(Page images and extracted text)
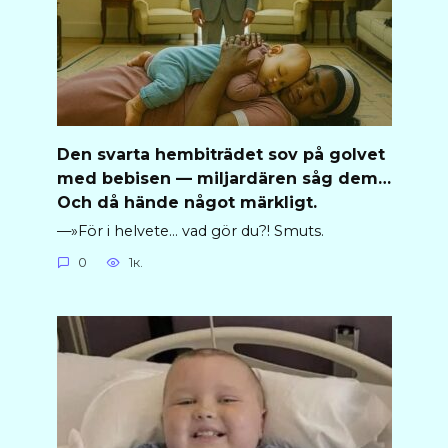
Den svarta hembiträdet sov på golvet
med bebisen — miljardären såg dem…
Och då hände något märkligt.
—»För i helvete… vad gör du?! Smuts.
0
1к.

**Directions for this task**
Only the lines from the one with "Och då hände något märkligt." through the last line above should be restated, word for word.

**Task result**
Och då hände något märkligt.
—»För i helvete… vad gör du?! Smuts.
0
1к.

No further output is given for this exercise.